Elizabeth Hansen, the CPL’s teen library specialist, Parks and Recreation Director Jak Teel and Parks, Trails and Community Enrichment Coordinator Joe Sulfaro led the group of nine teenagers up nine miles of trail to an elevation of 11,800 feet.
“It was amazing,” Hansen said. “It was really challenging and it was supposed to be. A lot of the kids prepared ahead of time, but it was all theoretical.” She found it interesting to see what parts of the hike each participant found challenging while they were doing it.
“We all had some personalized, private obstacle, and that hike allowed us to climb over it,” Hansen said. “That was the most beautiful result of the whole thing.
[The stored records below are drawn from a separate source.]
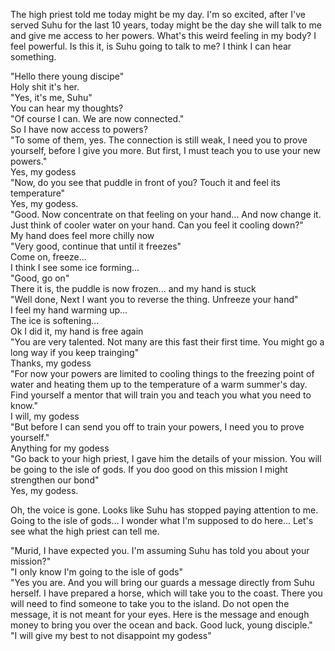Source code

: The high priest told me today might be my day. I'm so excited, after I've served Suhu for the last 10 years, today might be the day she will talk to me and give me access to her powers. What's this weird feeling in my body? I feel powerful. Is this it, is Suhu going to talk to me? I think I can hear something.  

"Hello there young discipe"  
Holy shit it's her.  
"Yes, it's me, Suhu"  
You can hear my thoughts?  
"Of course I can. We are now connected."  
So I have now access to powers?  
"To some of them, yes. The connection is still weak, I need you to prove yourself, before I give you more. But first, I must teach you to use your new powers."  
Yes, my godess  
"Now, do you see that puddle in front of you? Touch it and feel its temperature"  
Yes, my godess.  
"Good. Now concentrate on that feeling on your hand... And now change it. Just think of cooler water on your hand. Can you feel it cooling down?"  
My hand does feel more chilly now  
"Very good, continue that until it freezes"  
Come on, freeze...  
I think I see some ice forming...  
"Good, go on"  
There it is, the puddle is now frozen... and my hand is stuck   
"Well done, Next I want you to reverse the thing. Unfreeze your hand"  
I feel my hand warming up...  
The ice is softening...  
Ok I did it, my hand is free again  
"You are very talented. Not many are this fast their first time. You might go a long way if you keep trainging"  
Thanks, my godess  
"For now your powers are limited to cooling things to the freezing point of water and heating them up to the temperature of a warm summer's day. Find yourself a mentor that will train you and teach you what you need to know."   
I will, my godess  
"But before I can send you off to train your powers, I need you to prove  yourself."  
Anything for my godess  
"Go back to your high priest, I gave him the details of your mission. You will be going to the isle of gods. If you doo good on this mission I might strengthen our bond"    
Yes, my godess.  

Oh, the voice is gone. Looks like Suhu has stopped paying attention to me. Going to the isle of gods... I wonder what I'm supposed to do here... Let's see what the high priest can tell me.  

"Murid, I have expected you. I'm assuming Suhu has told you about your mission?"  
"I only know I'm going to the isle of gods"  
"Yes you are. And you will bring our guards a message directly from Suhu herself. I have prepared a horse, which will take you to the coast. There you will need to find someone to take you to the island. Do not open the message, it is not meant for your eyes. Here is the message and enough money to bring you over the ocean and back. Good luck, young disciple."  
"I will give my best to not disappoint my godess"  	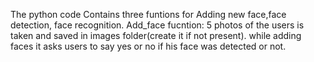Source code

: The python code Contains three funtions for Adding new face,face detection, face recognition.
Add_face fucntion:
5 photos of the users is taken and saved in images folder(create it if not present).
while adding faces it asks users to say yes or no if his face was detected or not.

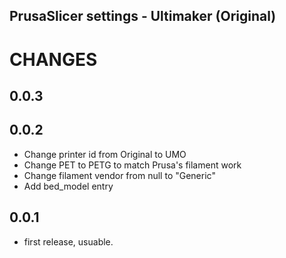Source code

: ## PrusaSlicer settings - Ultimaker (Original)

# CHANGES

## 0.0.3


## 0.0.2

* Change printer id from Original to UMO
* Change PET to PETG to match Prusa's filament work
* Change filament vendor from null to "Generic"
* Add bed_model entry

## 0.0.1

* first release, usuable.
It was only in speaking about it afterwards that we heard some incredible stories.”
She mentioned that one hiker turned out to feel less prepared than they thought they were, but was determined to complete the hike on willpower and succeeded in making it to the top.
“It was really interesting to see that each person had this growth and development in the span of 10 hours,” Hansen said. “It was the most powerful thing we have done so far. It was so transformative for everyone.” She also felt that the altitude was an additional challenge.
Hansen said that each event they have hosted so far has helped the participants to realize that they can do something they didn’t previously believe they could, and then keep on doing it.
“It always goes deeper than I think it’s going to and every event has some incredible, profound epiphany around it,” Hansen said.
The previous Get Out event, a kayaking trip with Arizona Legend Adventures, was the best-attended event in the program so far. Hansen mentioned how one of the students who had been the most frightened at the beginning ended up leading the group, and how it brought participants’ attention to the condition of local waterways. The result was a request from the teenagers for another event that includes an element of community service.
The next Get Out event will be the Walkabout with Mwandani on Saturday, Aug. 26. The age requirement has been lowered from 13 to 11, allowing those ages 11 to 18 to participate in this event. Mwandani, a professional guide, will take teens on a two-hour nature walk from the Jail Trail to Dead Horse Ranch State Park, sharing facts about the Verde Valley along the way. Participants will also receive a reserved spot for the Wild in the City event on Saturday, Sept. 9.
The library is continuing to search for grant opportunities and other ways to make this program sustainable.
Several more events are scheduled through October, including geocaching, disc golf and a full-day survival skills camp on Saturday, Sept. 9. Events require no previous experience to participate.